Dziękuję, Ania,  za odpowiedź. Wyraz ’few’ chyba trochę trąci retro.


----------



## Ania R.

wolfbm1 said:


> Dziękuję, Ania,  za odpowiedź. Wyraz ’few’ chyba trochę trąci retro.


Czy ja wiem... Innej sensownej opcji i tak nie ma


----------



## wolfbm1

A może tak jest lepiej:
_A: Do you smoke a lot of cigarettes?
B: Not many. In fact, very few._


----------



## MB

A: Smoke a lot?
B: Not really. I do smoke but hardly ever actually.

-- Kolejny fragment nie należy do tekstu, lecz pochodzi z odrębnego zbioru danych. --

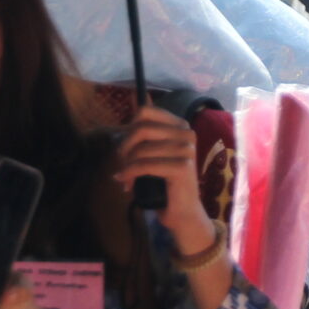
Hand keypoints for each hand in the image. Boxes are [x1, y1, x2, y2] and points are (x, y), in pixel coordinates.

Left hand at [113, 106, 208, 248]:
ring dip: (126, 166)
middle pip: (140, 128)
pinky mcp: (182, 167)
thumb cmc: (166, 182)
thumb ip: (147, 128)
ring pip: (140, 150)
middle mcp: (187, 133)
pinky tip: (126, 183)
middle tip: (122, 163)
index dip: (129, 129)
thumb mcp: (154, 151)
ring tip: (125, 177)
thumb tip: (135, 96)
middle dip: (125, 147)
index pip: (145, 112)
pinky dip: (130, 174)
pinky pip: (144, 165)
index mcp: (181, 125)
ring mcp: (186, 149)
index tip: (127, 147)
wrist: (183, 213)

A: Smoke many of them cigs?
B: No. Very few, just occasionally.

A: Smoke often?
B: I don't. Just on few and far between occasions really.



wolfbm1 said:


> Wyraz ’few’ chyba trochę trąci retro.


----------



## wolfbm1

Dziękuję. 


> Wyraz ’few’ chyba trochę trąci retro.


Sam się zastanawiam dlaczego tak napisałem.


----------



## Chrzaszcz Saproksyliczny

You can also _hardly smoke_.


----------